## What the exercise asks
In the data that follows, find the line with "The prolactin receptor (PRLR) is emerging"; transcribe it, every later line up to the one with "Page 1 of 6", and that line as well, exactly and with no others.

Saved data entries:
= Beginning of Section =

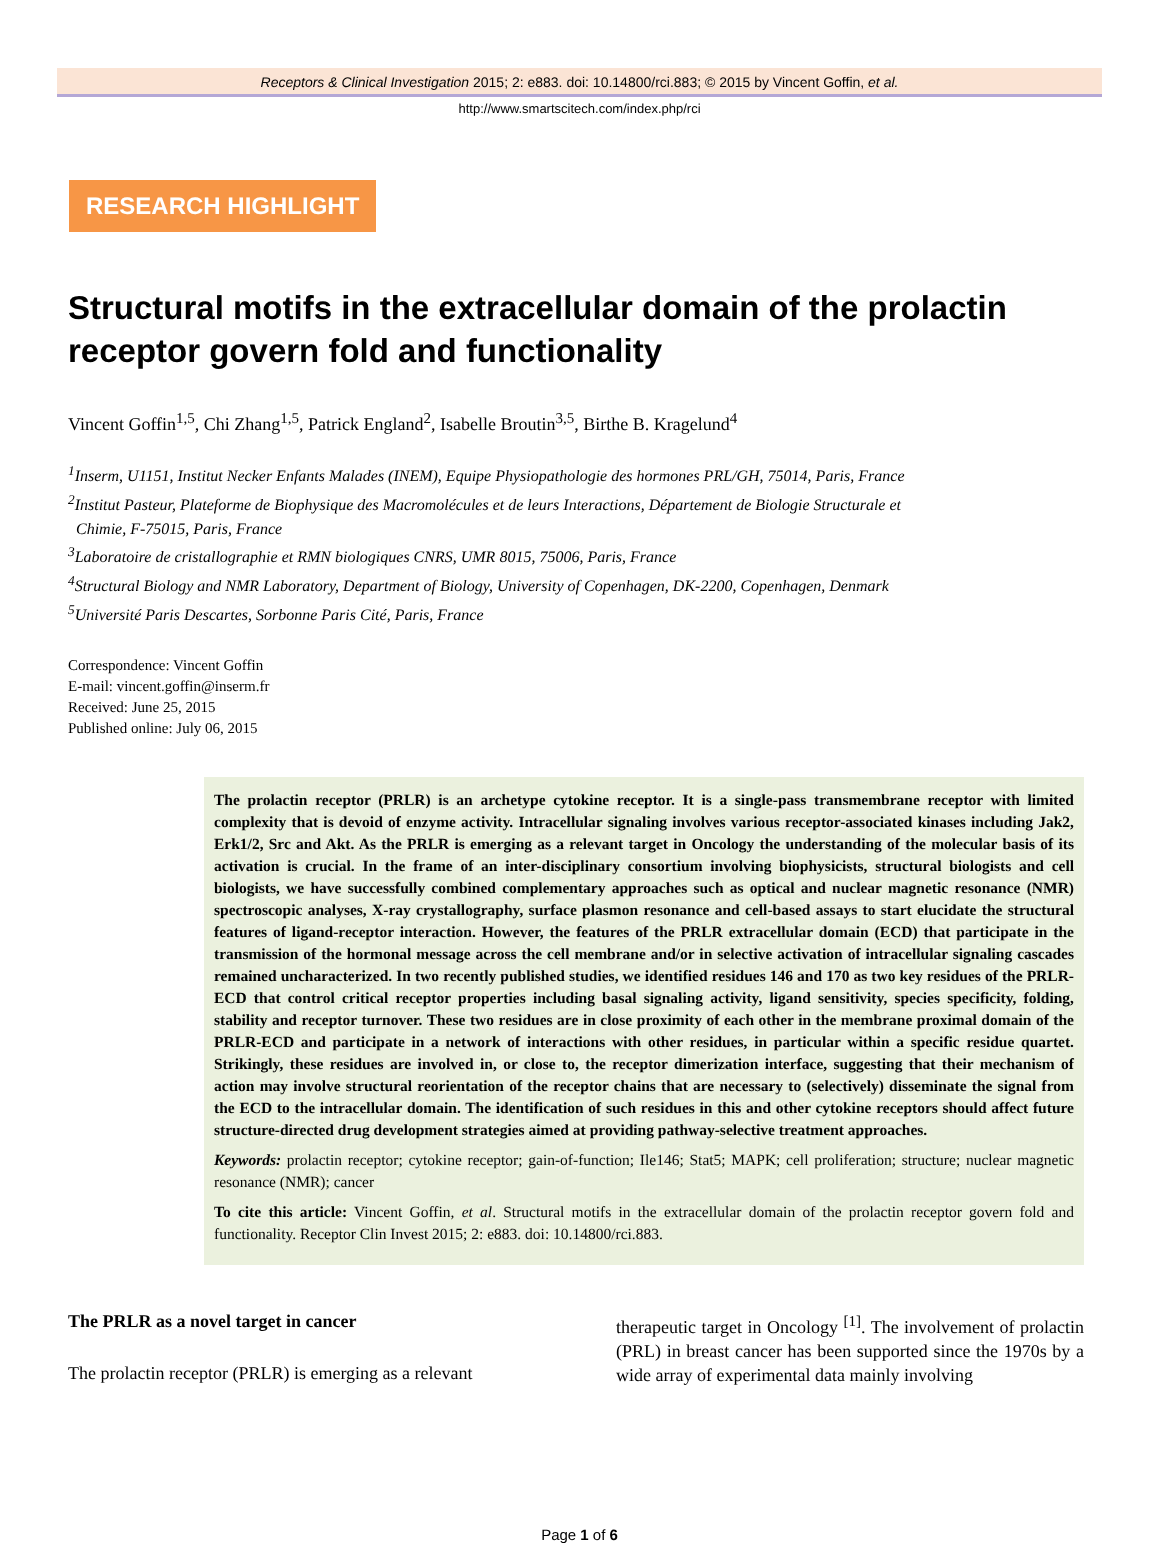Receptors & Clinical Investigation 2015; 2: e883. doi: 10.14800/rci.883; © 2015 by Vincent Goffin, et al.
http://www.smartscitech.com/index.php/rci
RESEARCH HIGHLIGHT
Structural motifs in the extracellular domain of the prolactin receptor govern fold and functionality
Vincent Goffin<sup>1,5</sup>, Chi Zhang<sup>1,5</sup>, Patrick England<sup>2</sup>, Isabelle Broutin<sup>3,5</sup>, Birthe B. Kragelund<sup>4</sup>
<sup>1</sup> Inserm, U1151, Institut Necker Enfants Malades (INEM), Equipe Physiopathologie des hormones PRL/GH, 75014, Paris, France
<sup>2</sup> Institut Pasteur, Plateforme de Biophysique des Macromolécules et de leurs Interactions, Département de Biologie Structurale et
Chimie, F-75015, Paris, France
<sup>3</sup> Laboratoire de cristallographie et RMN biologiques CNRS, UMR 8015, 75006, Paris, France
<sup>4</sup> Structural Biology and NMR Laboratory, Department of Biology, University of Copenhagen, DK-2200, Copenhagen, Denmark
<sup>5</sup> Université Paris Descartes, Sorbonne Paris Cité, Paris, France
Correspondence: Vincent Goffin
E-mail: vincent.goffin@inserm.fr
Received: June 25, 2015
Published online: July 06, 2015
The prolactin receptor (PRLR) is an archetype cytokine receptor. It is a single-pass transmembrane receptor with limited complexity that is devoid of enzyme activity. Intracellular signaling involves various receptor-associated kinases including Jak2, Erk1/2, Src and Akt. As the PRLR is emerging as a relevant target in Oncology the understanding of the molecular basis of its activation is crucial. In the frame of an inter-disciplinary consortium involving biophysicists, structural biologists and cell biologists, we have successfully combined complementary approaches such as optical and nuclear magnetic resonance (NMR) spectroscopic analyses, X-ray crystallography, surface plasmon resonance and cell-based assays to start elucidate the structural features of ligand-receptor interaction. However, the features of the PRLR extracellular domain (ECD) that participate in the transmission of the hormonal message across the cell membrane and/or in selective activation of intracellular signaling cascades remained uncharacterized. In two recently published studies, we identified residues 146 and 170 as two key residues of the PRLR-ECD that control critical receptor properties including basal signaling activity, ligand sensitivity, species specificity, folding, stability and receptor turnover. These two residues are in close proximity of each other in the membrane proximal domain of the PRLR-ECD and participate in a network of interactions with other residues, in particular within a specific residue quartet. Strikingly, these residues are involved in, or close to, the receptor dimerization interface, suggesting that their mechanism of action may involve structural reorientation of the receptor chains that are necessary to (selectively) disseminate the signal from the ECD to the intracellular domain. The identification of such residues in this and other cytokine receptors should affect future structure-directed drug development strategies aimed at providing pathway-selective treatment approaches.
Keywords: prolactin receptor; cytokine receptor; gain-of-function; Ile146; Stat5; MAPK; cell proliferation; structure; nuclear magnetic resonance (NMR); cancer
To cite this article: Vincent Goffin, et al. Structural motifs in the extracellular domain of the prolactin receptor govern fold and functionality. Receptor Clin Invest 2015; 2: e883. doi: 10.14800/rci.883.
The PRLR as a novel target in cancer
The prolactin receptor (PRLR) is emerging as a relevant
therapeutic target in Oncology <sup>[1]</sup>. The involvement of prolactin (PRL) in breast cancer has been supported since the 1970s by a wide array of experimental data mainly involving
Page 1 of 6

= End of Section =
= Beginning of Section =

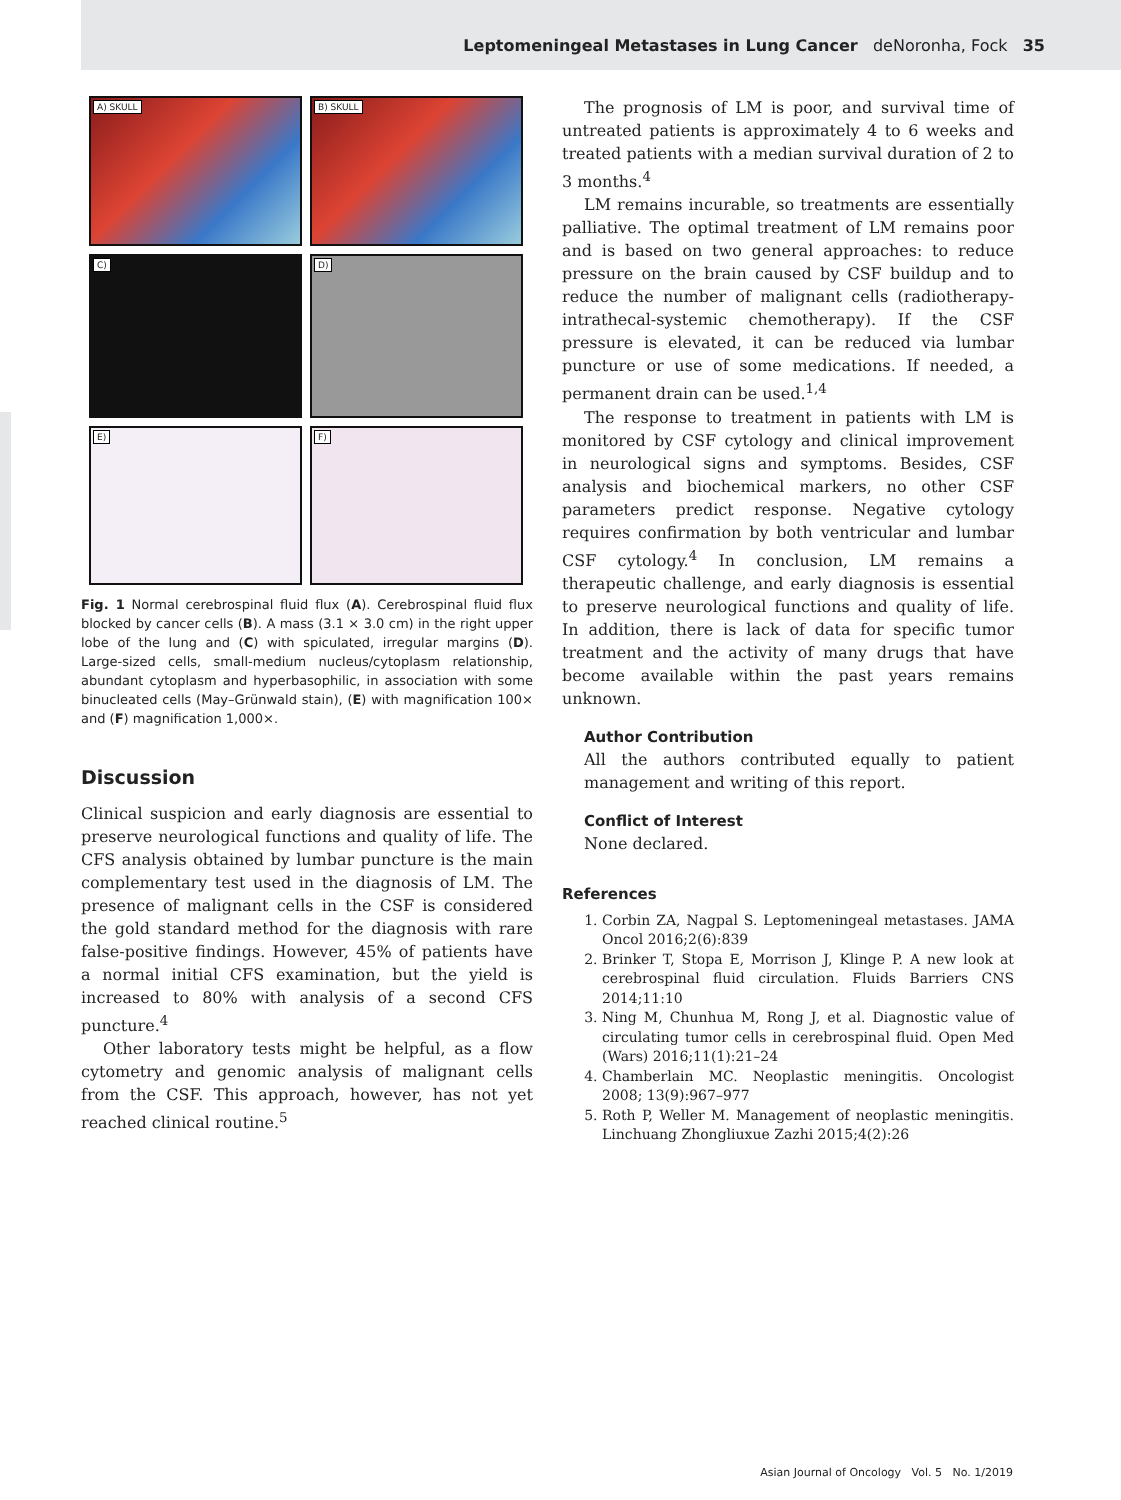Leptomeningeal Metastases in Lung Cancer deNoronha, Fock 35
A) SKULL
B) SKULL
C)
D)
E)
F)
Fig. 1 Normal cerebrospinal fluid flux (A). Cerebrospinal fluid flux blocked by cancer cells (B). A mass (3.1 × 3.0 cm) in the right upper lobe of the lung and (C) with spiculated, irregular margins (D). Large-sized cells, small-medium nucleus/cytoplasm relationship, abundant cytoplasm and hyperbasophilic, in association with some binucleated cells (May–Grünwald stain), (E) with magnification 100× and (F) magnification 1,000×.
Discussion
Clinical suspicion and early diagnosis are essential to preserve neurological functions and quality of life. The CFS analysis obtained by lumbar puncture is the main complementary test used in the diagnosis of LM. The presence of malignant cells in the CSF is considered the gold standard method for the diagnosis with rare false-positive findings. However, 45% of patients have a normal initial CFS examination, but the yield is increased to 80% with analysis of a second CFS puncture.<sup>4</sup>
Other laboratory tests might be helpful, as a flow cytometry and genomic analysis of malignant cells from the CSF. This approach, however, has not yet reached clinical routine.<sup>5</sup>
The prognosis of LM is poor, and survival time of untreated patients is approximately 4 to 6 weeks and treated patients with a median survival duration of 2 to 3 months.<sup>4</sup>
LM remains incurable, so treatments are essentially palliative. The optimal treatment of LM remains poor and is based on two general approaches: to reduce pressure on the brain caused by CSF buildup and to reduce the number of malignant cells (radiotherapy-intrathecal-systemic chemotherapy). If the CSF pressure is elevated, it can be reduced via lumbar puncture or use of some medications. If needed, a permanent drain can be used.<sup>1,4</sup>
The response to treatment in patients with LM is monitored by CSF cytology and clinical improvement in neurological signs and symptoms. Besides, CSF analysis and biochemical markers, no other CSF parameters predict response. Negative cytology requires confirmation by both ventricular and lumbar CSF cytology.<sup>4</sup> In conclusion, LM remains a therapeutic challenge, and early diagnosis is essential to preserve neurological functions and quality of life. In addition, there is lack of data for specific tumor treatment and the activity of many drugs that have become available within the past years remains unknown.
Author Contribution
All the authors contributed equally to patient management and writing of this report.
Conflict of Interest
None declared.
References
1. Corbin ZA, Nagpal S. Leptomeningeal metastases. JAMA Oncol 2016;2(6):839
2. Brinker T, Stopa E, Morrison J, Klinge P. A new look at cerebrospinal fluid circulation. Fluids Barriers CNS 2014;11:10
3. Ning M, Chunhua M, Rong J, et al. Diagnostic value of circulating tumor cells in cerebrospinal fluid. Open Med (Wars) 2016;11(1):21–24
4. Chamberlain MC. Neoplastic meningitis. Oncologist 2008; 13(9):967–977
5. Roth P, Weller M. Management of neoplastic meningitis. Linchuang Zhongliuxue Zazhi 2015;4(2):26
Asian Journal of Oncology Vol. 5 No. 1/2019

= End of Section =

## Response to the exercise
The prolactin receptor (PRLR) is emerging as a relevant
therapeutic target in Oncology <sup>[1]</sup>. The involvement of prolactin (PRL) in breast cancer has been supported since the 1970s by a wide array of experimental data mainly involving
Page 1 of 6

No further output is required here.